The little town of Bethlehem is jammed with a big-city problem.

Traffic snarls streets everywhere, including around the church marking the spot where Jesus was born. And now, with Christmas upon it, Bethlehem is considering a dramatic solution to the problem – digging a tunnel under Manger Square.

The modern, densely populated town of 28,000 is a dizzying maze of small streets that practically guarantee traffic jams.

“Bethlehem is going through a crisis,” says Anton Salman, a city councillor. “We think that the solution to this traffic is to build an underground passage between the two sides of the square.”

Bethlehem’s municipality now hopes eventually to build several tunnels around the Palestinian city, where the urban development problems are myriad.

Bethlehem is sandwiched on three sides by other towns. From the north and southeast, it is hemmed in by Israel’s separation barrier and Jewish settlements. It is also a main transit point for drivers between the northern and southern parts of the West Bank, compounding its congestion.

The area around the Nativity Church, built on the site where Christians believe Jesus was born, is particularly busy, with tourists swarming the area and cars squeezing through Manger Square. Streets all around face a constant backlog because of traffic in the square.

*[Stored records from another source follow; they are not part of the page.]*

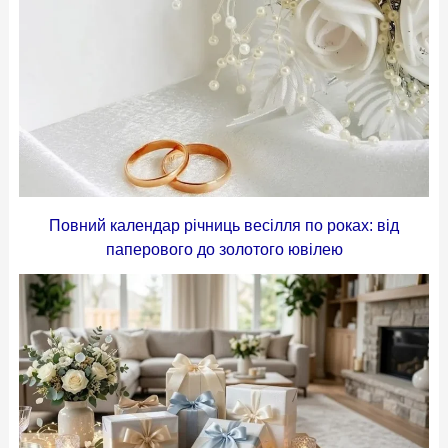
Повний календар річниць весілля по роках: від
паперового до золотого ювілею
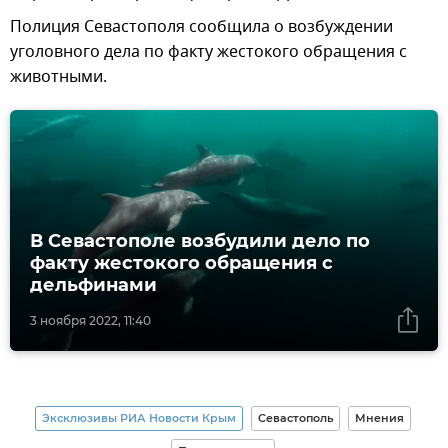
Полиция Севастополя сообщила о возбуждении
уголовного дела по факту жестокого обращения с
животными.
В Севастополе возбудили дело по
факту жестокого обращения с
дельфинами
3 ноября 2022, 11:40
Эксклюзивы РИА Новости Крым
Севастополь
Мнения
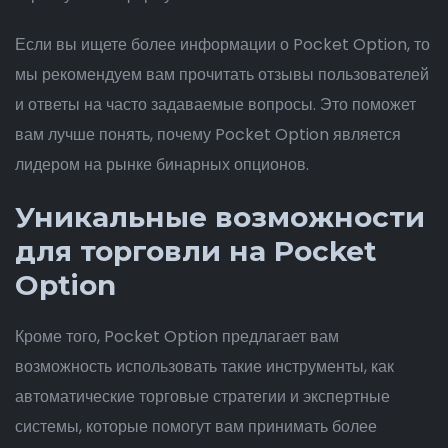
Если вы ищете более информации о Pocket Option, то
мы рекомендуем вам прочитать отзывы пользователей
и ответы на часто задаваемые вопросы. Это поможет
вам лучше понять, почему Pocket Option является
лидером на рынке бинарных опционов.
Уникальные возможности
для торговли на Pocket
Option
Кроме того, Pocket Option предлагает вам
возможность использовать такие инструменты, как
автоматические торговые стратегии и экспертные
системы, которые помогут вам принимать более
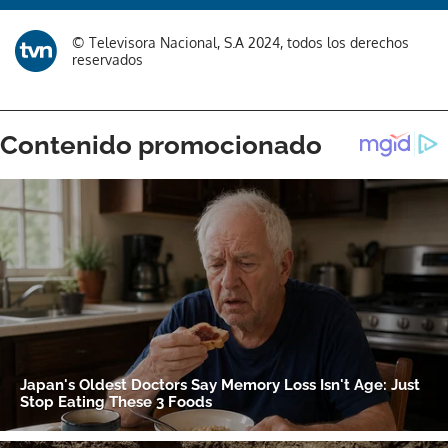
© Televisora Nacional, S.A 2024, todos los derechos
reservados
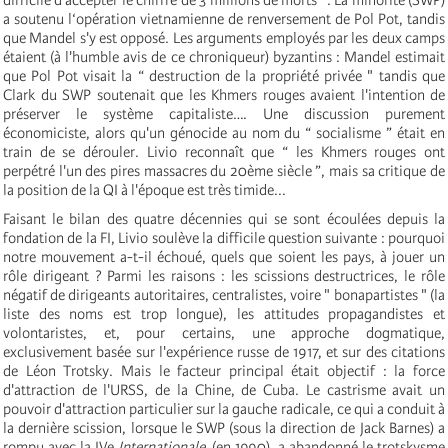
a soutenu l‘opération vietnamienne de renversement de Pol Pot, tandis
que Mandel s'y est opposé. Les arguments employés par les deux camps
étaient (à l'humble avis de ce chroniqueur) byzantins : Mandel estimait
que Pol Pot visait la “ destruction de la propriété privée " tandis que
Clark du SWP soutenait que les Khmers rouges avaient l'intention de
préserver le système capitaliste…. Une discussion purement
économiciste, alors qu'un génocide au nom du “ socialisme ” était en
train de se dérouler. Livio reconnaît que “ les Khmers rouges ont
perpétré l'un des pires massacres du 20ème siècle ”, mais sa critique de
la position de la QI à l'époque est très timide...
Faisant le bilan des quatre décennies qui se sont écoulées depuis la
fondation de la FI, Livio soulève la difficile question suivante : pourquoi
notre mouvement a-t-il échoué, quels que soient les pays, à jouer un
rôle dirigeant ? Parmi les raisons : les scissions destructrices, le rôle
négatif de dirigeants autoritaires, centralistes, voire " bonapartistes " (la
liste des noms est trop longue), les attitudes propagandistes et
volontaristes, et, pour certains, une approche dogmatique,
exclusivement basée sur l'expérience russe de 1917, et sur des citations
de Léon Trotsky. Mais le facteur principal était objectif : la force
d'attraction de l'URSS, de la Chine, de Cuba. Le castrisme avait un
pouvoir d'attraction particulier sur la gauche radicale, ce qui a conduit à
la dernière scission, lorsque le SWP (sous la direction de Jack Barnes) a
rompu avec la IV
e
Internationale
(en 1990), a abandonné le trotskysme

The plan proposes a 260ft-tunnel passing under a narrow two-lane street that crosses Manger Square in front of the Nativity Church. The project would take about two years to complete and would cost £2.5m to £3.2m, with the Palestinian Authority pledging to foot the bill. If the plan is approved, construction could start in autumn next year.

With the tunnel ensuring the flow of traffic, Manger Square would be closed to cars entirely under the plan and turned into a pedestrian expanse. But the tunnel project could run aground.

The municipality would need to get a stamp of approval from the UN’s cultural agency Unesco, which has listed the Nativity Church as a World Heritage site and would want to ensure its protection. Junaid Sorosh-Wali, an official at Unesco’s Ramallah office, said the agency would study the plan once approached by Palestinian officials.

Also, because the tunnel would pass near church grounds, church officials from each of the three denominations that administer the site would need to be involved. Officials at the Roman Catholic, Greek Orthodox and Armenian churches did not return messages requesting comment.

Mazen Karam is the director of the Bethlehem Development Foundation, a group that helped draft the tunnel study. For Mr Karam, the tunnel is part of a series of projects meant to spruce up Bethlehem.

“If Joseph and Mary came back to Bethlehem, they would be shocked,” he said. “Bethlehem doesn’t deserve to be crowded with people and heavy traffic. It should be more open with wide spaces so people can go and enjoy the home of Jesus.”